Passage shown

In one of our production environments we use 32GB, 4-core, 3T RAID0
spinning disk Dell servers (do not remember the exact model). We have
about 25 collections with 2 replica (shard-instances) per collection on
each machine - 25 machines. Total of 25 coll * 2 replica/coll/machine *
25 machines = 1250 replica. Each replica contains about 800 million
pretty small documents - thats about 1000 billion (do not know the
english word for it) documents all in all. We index about 1.5 billion
new documents every day (mainly into one of the collections = 50 replica
across 25 machine) and keep a history of 2 years on the data. Shifting
the "index into" collection every month. We can fairly easy keep up with
the indexing load. We have almost non of the data on the heap, but of
course a small fraction of the data in the files will at any time be in
OS file-cache.
Compared to our indexing frequency we do not do a lot of searches. We
have about 10 users searching the system from time to time - anything
from major extracts to small quick searches. Depending on the nature of
the search we have response-times between 1 sec and 5 min. But of course
that is very dependent on "clever" choice on each field wrt index,
store, doc-value etc.
BUT we are not using out-of-box Apache Solr. We have made quit a lot of
performance tweaks ourselves.
Please note that, even though you disable all Solr caches, each replica
will use heap-memory linearly dependent on the number of documents (and
their size) in that replica. But not much, so you can get pretty far
with relatively little RAM.

Information shown

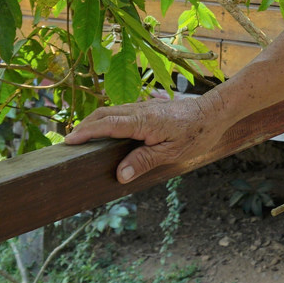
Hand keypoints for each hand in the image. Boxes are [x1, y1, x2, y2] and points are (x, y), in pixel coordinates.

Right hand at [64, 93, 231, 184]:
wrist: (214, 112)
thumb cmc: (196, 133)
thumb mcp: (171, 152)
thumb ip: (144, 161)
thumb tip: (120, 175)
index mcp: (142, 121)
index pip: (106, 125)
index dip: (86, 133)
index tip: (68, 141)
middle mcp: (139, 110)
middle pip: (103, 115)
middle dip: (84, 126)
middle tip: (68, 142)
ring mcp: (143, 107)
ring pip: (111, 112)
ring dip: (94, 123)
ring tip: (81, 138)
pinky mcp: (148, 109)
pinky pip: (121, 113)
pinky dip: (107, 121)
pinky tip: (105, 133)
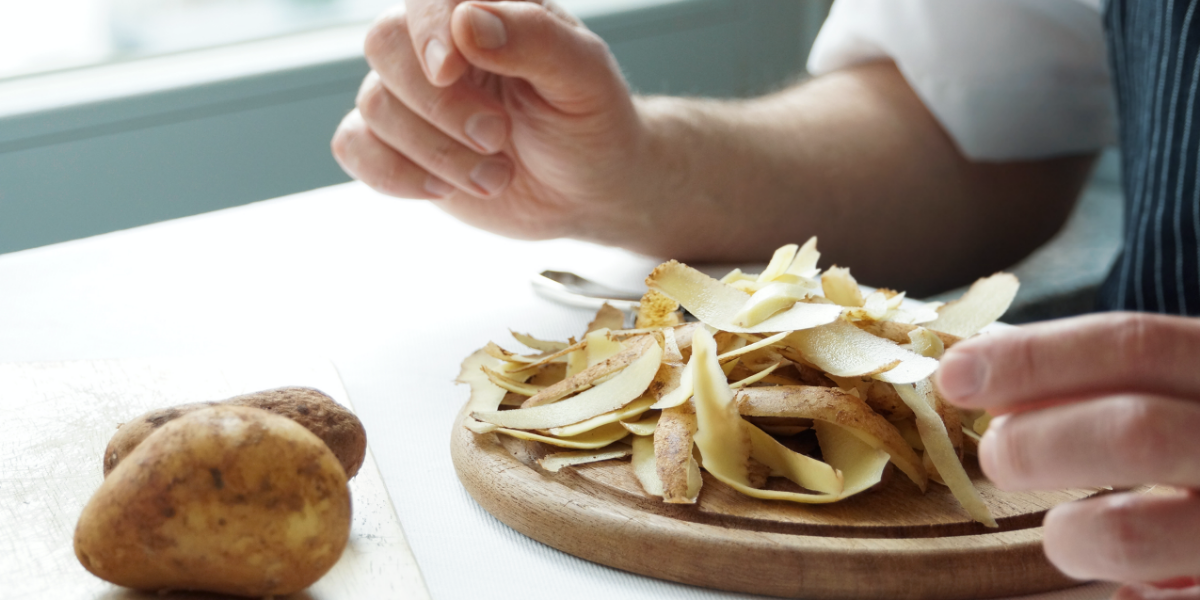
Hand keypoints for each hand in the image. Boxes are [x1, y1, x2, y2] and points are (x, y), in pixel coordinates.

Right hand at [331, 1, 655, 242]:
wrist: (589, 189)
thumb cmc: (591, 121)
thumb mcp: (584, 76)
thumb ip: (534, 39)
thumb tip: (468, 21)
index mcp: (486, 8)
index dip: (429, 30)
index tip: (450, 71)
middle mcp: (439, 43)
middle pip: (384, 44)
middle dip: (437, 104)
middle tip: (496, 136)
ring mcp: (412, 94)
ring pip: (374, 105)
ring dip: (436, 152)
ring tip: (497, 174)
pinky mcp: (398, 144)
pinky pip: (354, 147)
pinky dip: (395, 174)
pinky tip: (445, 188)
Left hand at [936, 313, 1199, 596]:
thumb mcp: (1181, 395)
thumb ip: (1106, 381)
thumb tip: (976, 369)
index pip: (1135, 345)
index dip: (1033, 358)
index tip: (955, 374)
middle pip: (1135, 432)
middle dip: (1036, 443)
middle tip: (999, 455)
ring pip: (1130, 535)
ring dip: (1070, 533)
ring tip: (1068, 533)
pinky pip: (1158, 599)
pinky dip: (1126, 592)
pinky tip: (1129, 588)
==
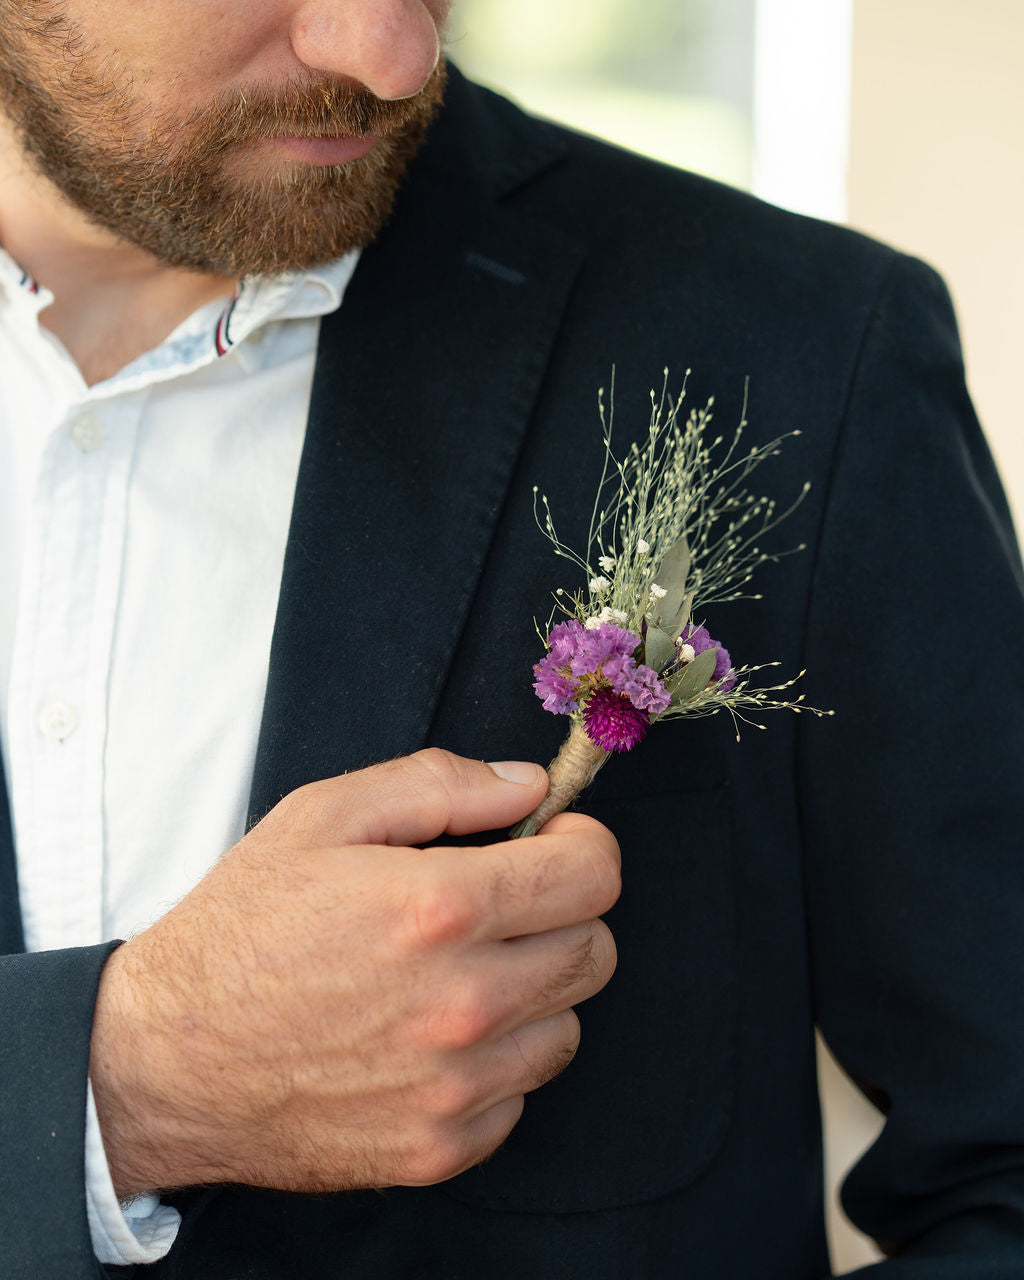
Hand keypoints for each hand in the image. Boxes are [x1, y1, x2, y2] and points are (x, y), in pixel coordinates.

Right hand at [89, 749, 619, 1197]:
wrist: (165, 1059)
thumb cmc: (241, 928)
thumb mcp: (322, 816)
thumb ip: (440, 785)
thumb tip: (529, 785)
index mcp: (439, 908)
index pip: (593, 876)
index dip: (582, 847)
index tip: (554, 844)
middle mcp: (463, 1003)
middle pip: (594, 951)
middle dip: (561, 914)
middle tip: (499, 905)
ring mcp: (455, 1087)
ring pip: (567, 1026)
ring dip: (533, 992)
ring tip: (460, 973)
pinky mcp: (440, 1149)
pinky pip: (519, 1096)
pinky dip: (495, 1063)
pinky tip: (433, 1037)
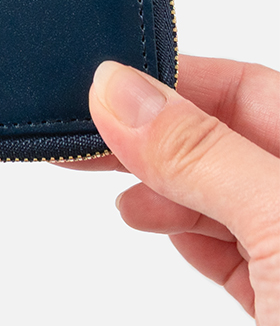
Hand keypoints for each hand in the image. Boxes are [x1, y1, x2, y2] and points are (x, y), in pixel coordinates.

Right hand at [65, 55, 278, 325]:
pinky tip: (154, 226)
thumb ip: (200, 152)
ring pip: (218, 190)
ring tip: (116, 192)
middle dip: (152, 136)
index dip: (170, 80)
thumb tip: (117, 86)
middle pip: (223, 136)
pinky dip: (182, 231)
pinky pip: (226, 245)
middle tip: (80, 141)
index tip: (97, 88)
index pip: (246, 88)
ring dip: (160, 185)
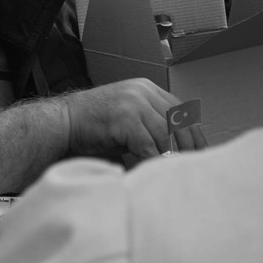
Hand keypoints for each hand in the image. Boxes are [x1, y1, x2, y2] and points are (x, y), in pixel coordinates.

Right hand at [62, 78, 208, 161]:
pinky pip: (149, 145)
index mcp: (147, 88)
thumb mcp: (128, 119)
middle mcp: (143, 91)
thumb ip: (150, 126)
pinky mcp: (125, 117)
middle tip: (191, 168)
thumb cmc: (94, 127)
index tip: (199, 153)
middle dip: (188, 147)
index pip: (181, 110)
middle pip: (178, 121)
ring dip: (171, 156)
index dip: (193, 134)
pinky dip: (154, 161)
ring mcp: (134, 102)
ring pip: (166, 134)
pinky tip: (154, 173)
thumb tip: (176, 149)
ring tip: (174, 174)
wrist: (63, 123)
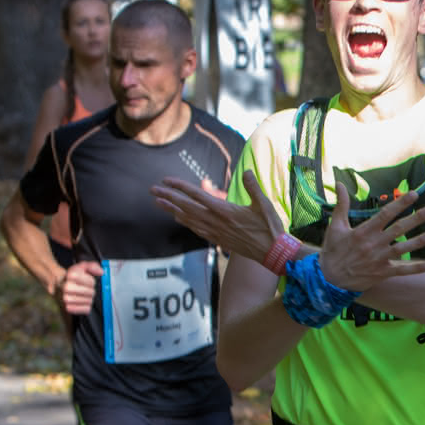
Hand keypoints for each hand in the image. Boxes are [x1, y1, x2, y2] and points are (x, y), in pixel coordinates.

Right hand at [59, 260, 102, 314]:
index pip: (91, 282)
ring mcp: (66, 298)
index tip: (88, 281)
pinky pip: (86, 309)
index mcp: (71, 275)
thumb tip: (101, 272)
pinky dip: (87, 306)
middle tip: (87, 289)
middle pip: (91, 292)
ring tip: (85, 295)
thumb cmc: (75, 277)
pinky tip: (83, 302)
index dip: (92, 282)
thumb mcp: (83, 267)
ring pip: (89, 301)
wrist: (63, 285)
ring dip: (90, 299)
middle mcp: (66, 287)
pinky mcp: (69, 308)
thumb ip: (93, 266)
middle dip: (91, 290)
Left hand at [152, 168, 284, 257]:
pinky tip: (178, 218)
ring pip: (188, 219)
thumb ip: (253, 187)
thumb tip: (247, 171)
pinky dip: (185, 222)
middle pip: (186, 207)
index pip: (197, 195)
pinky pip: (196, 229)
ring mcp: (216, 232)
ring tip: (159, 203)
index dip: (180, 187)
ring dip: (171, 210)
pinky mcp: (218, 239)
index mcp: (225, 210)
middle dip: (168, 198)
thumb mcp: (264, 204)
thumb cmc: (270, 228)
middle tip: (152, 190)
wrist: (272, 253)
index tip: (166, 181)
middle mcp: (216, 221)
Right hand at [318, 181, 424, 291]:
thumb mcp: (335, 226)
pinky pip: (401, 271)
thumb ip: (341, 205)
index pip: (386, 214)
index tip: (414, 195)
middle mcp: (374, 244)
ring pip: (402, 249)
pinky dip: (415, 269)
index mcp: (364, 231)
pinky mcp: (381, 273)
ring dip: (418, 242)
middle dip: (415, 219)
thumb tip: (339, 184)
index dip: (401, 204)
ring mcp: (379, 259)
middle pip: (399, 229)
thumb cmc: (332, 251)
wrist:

Task instructions
(A) According to the Solr cluster post, roughly how many new documents are indexed every day?
(B) Please pick up the Solr cluster post where it stops and continue it with a few more sentences.
This material comes from a separate source, unrelated to the Solr cluster post.

Set of answers
(A) About 1.5 billion.

(B)
Our version of Solr is based on Apache Solr 4.4.0, but I expect/hope it
did not get worse in newer releases.
Just to give you some idea of what can at least be achieved - in the
high-end of #replica and #docs, I guess
Regards, Per Steffensen
On 24/03/15 14:02, Ian Rose wrote:
Hi all -
I'm sure this topic has been covered before but I was unable to find any
clear references online or in the mailing list.
Are there any rules of thumb for how many cores (aka shards, since I am
using SolrCloud) is "too many" for one machine? I realize there is no one
answer (depends on size of the machine, etc.) so I'm just looking for a
rough idea. Something like the following would be very useful:
* People commonly run up to X cores/shards on a mid-sized (4 or 8 core)
server without any problems.
* I have never heard of anyone successfully running X cores/shards on a
single machine, even if you throw a lot of hardware at it.
Thanks!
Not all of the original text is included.